++++ Text extract ++++
No. He is relaxing into the way he speaks when he doesn’t have to be all formal and professional. He isn’t ‘talking black’.

When he DOES have to speak all proper, dropping his black idioms and dialects…his voice is still black. To me. I just don’t know **what **white folks hear.

*Whynot, I know you didn’t say that…I’m speaking to a wider audience with this.

** Dang, I love that pic of Obama. I love all his cool pics from his younger days.

Please explain in what way.

“Oh, he’s not speaking in colloquialisms that I don’t understand. Why, I say, he sounds positively white!”

Didn’t Toni Morrison declare Bill Clinton “our first Black President”?

Thank you for this. Being the only “one” all the time is hard enough, but what’s really hard is when people who have never been in this position tell you that it isn’t that hard. Sometimes it really does suck, and not just because of racists. Even decent people have a strange way of not seeing the sore thumb in their midst. I imagine disabled people go through a similar type of alienation.

And yes, Obama has the resonance of blackness in voice.

Well, Bill Clinton could definitely appreciate a nice big ass, does that count?

Really, it’s kind of funny - Obama has to be More Presidential than other people do because he’s black, the same way that a woman in a “man’s job” has to work twice as hard and so forth. Poor Obama has to do everything just right. He can’t get fat. He can’t be all LBJ and be naked at you. He can’t go around calling people Turdblossom. His kids have to be perfect and perfectly behaved and look all perfect and shit. Bill Clinton could be a good ol’ boy and jog while overweight and love him some Big Macs and look at a girl’s big ass every so often.

You’re just arguing semantics. To “talk black” is to use black slang and hints of AAVE. To not do so is to “talk white.” Yeah, Obama sounds Black all the time to me, too, specifically because of the timbre. Doesn’t mean he’s never talked white.
++++ Extracted records ++++
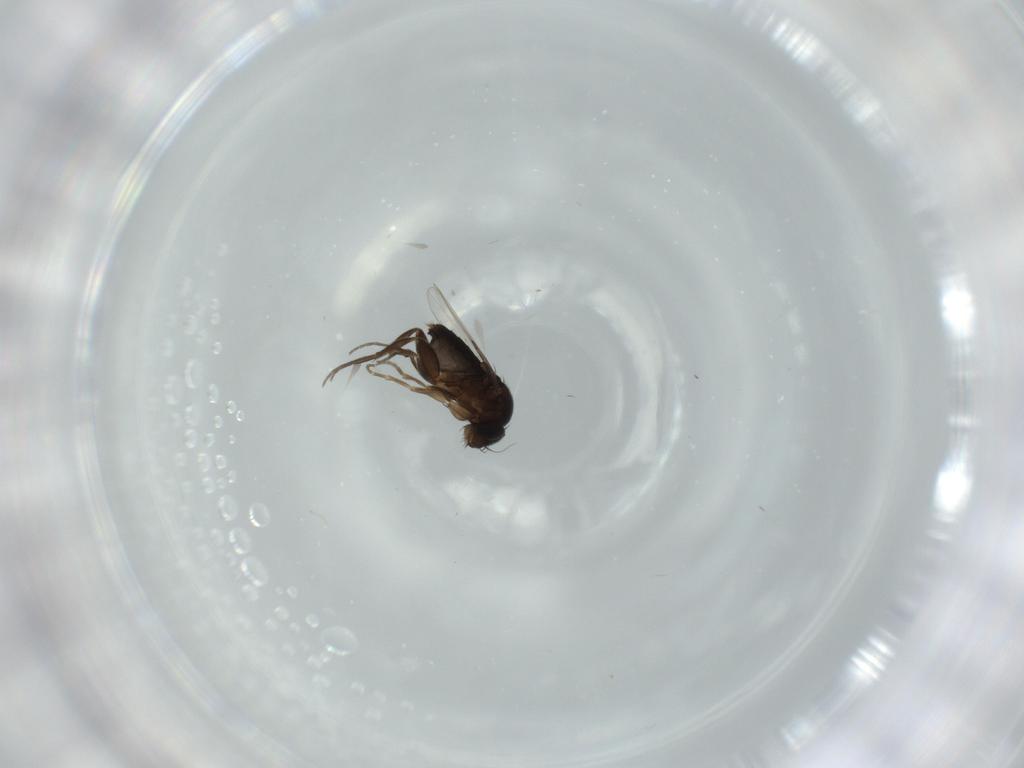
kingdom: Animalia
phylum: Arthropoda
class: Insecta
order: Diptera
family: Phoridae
++++
++++ Extracted records ++++
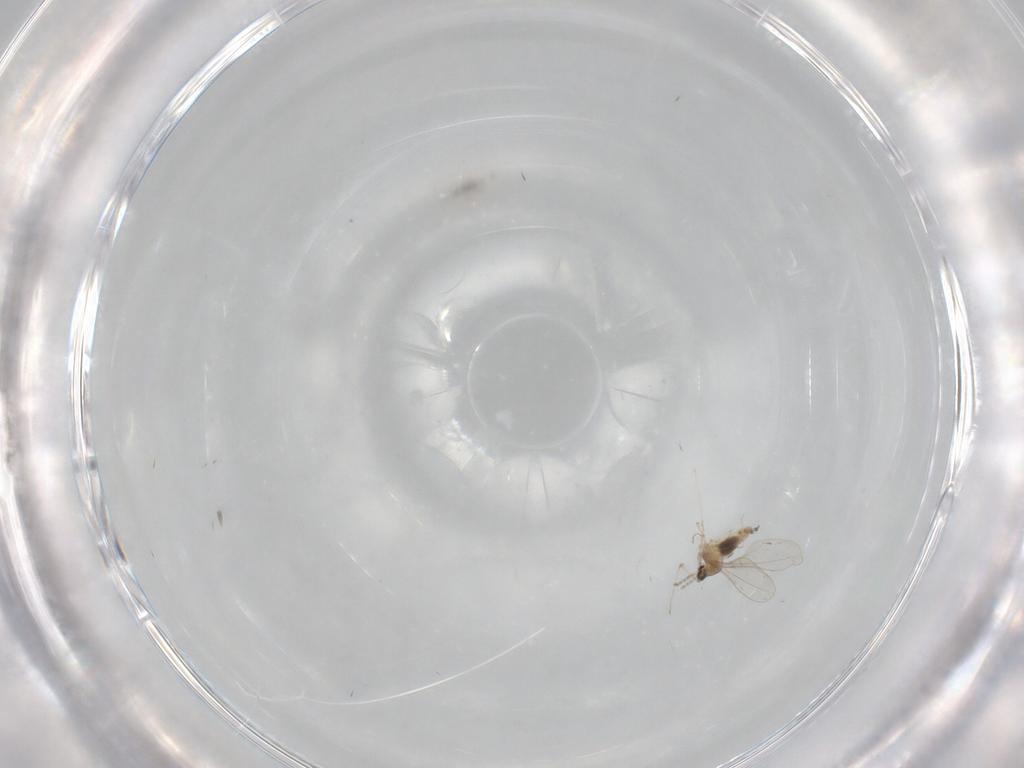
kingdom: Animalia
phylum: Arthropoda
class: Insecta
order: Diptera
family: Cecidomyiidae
++++
◆ List of tasks ◆
[A] According to the discussion of Obama's voice, what does it mean to "talk black"?
[B] Write a continuation of the discussion of Obama's voice, picking up after its final comment.
The listing is not required for anything that follows.

◆ Answers to each task ◆
[A] To use black slang and hints of AAVE.

[B]
Asian people have a certain timbre to their voice, too. Doesn’t mean I think they’re talking Asian all the time.

Okay, first of all, every time a white person uses the term “AAVE,” god kills a kitten. Second, dialing back the colloquialisms isn’t “talking white.” It’s “talking.” The same as when you cut back on the informal speech in a formal setting. This not switching between talking white and off-white.

I was indeed referencing Toni Morrison.

Can black people say “AAVE”? The rules are really complicated sometimes.

ETA - that wasn’t meant to be snarky - seriously, the rules are really complicated!

“Talking white” means talking like a stereotypical white person. Just like “talking black” means talking like a stereotypical black person. It’s obnoxious when white is always made to be the standard upon which all others are defined against.

Obama sounds like a black guy when he speaks, not because of the words he uses, but because of the quality and intonation of his voice. His style of oratory is also not unlike a lot of black ministers.

At the heart of this perennial topic of discussion is the idea that because Obama doesn’t fit the mold of the stereotypical black person, then he isn’t really black. Like being black goes hand in hand with living in da hood, being poor and uncultured, hating “whitey”, looking and speaking a certain way, and being isolated from whites. I will say this: The hardcore cynic in me believes the “not really black” meme that is attached to Obama did enable him to get elected. And Obama, being the political genius that he is, recognized this a long time ago. By shining the spotlight on his white mother and grandparents in his books and throughout his first campaign, he successfully convinced white folks that he wasn’t really one of those scary black people. I can’t even be mad at him for executing such devious strategy, but I can plainly see that him playing up the “not really black” mystique has come at the cost of validating the notion there is something wrong with being certifiably and undeniably black.

Hence the annoyed reactions of black folks in this thread (myself included). What, exactly, is wrong with calling Obama black and letting the issue drop? Why do people find it so difficult to reconcile being black with having white relatives and living in semi-exotic locales? Why is it expected that the first black president would be a perfect composite of the African American population, when historically, most presidents have been more or less outliers?

Heh, I don’t think there are rules against using the term. I am just personally irritated by it and have found its usage, something nearing 100% of the time, to be by white people as a catch-all phrase to describe any time a colored person doesn’t talk good. Every time I hear a white person using it, all I can hear is “Well I took a sociology class once…”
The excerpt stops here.